Task prompt>
Copy every line from the records below that holds the word "pixels".

Data provided>
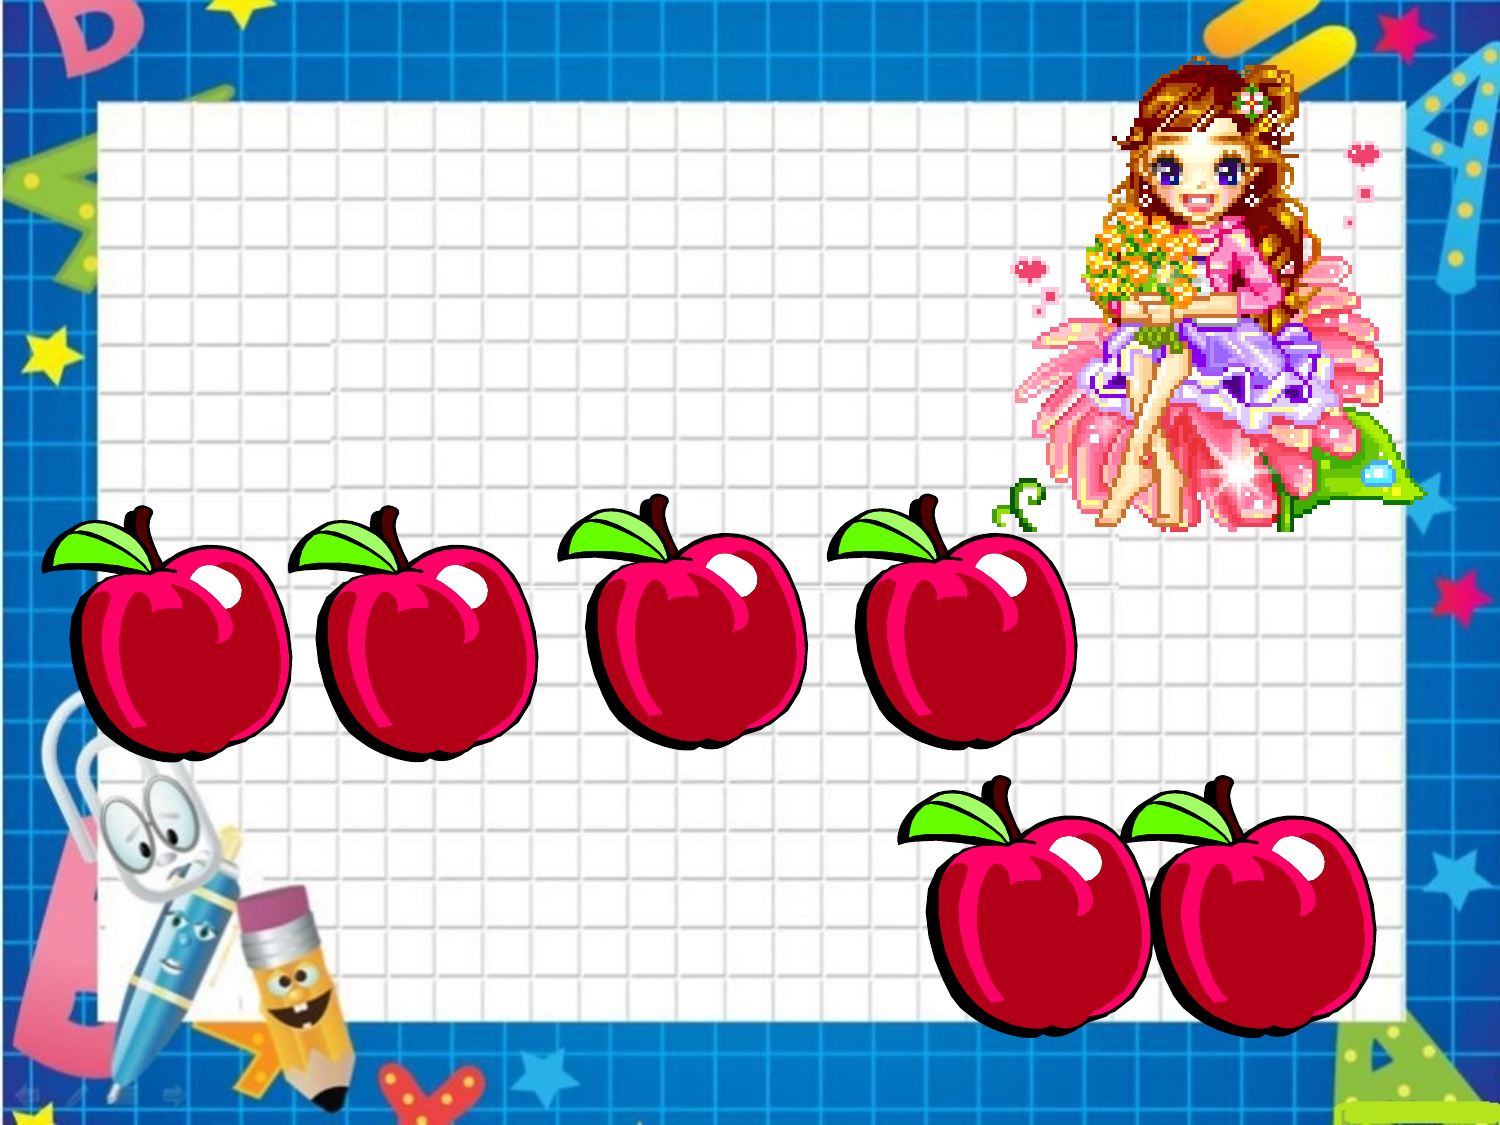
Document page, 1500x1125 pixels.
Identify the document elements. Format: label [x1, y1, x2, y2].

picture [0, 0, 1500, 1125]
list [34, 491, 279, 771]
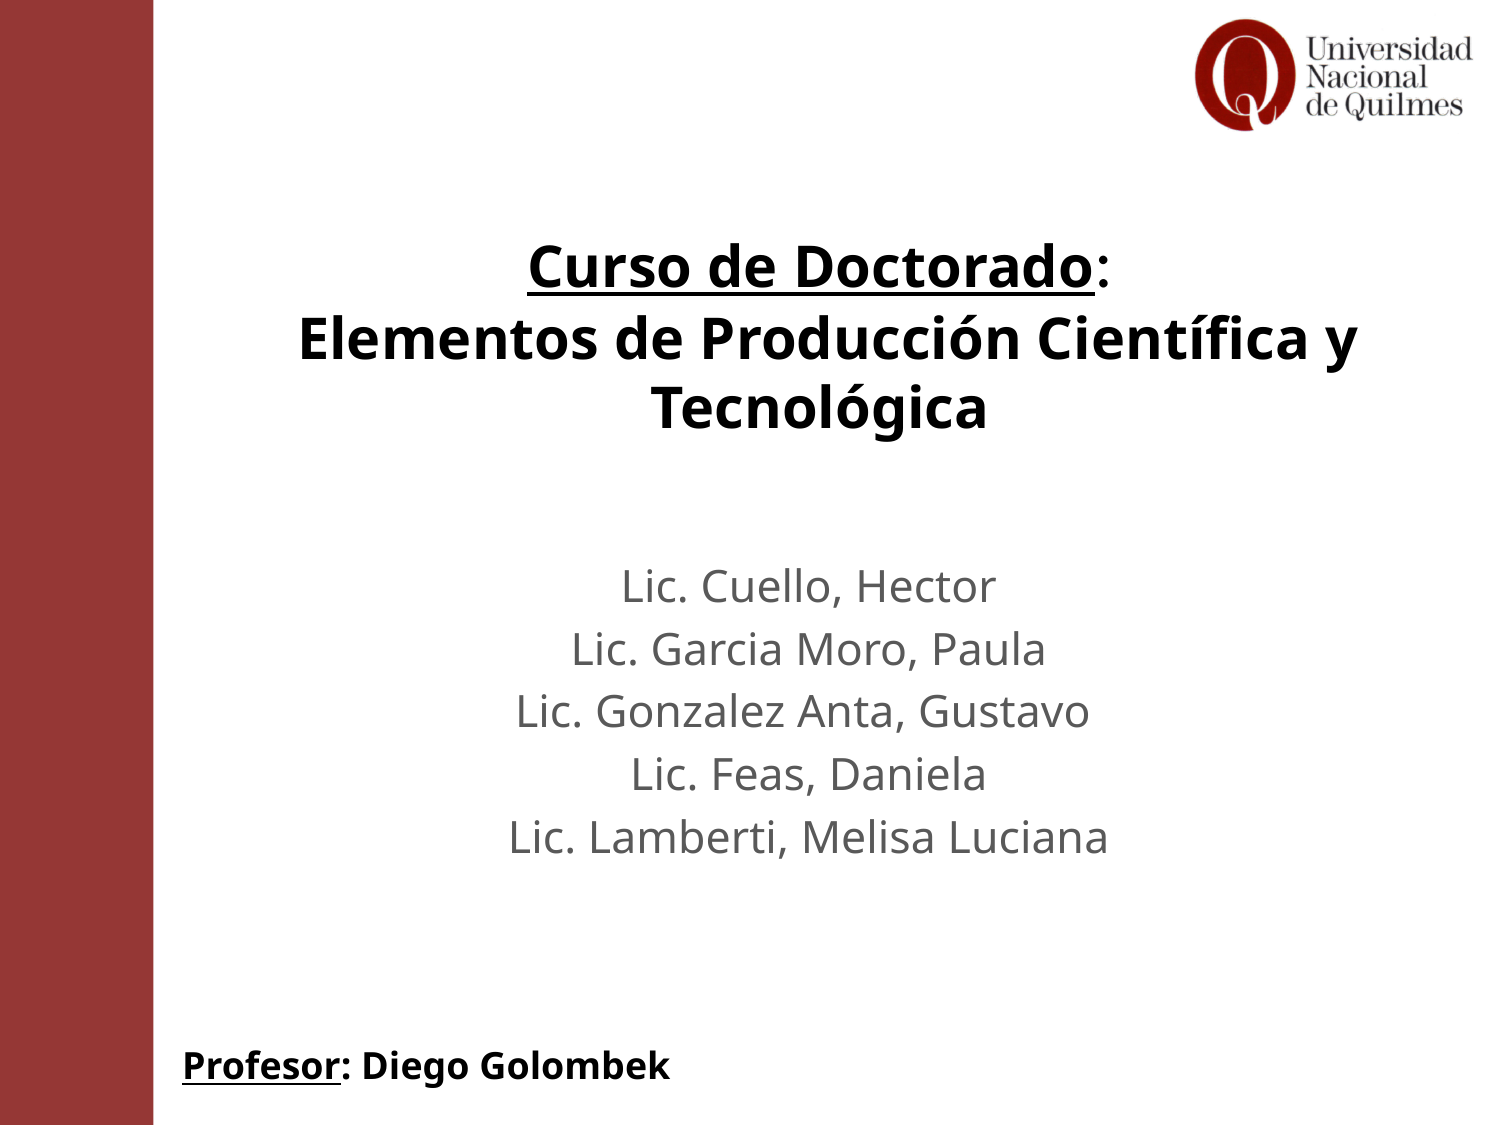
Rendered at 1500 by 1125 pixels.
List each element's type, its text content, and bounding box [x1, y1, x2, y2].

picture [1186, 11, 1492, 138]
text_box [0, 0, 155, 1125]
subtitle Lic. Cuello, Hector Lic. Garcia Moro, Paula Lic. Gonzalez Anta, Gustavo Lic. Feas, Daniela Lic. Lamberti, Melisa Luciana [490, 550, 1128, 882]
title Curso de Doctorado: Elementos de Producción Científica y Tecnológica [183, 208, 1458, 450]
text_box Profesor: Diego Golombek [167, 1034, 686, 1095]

Answer box>
Document page, 1500x1125 pixels.
Rendered at 1500 by 1125 pixels.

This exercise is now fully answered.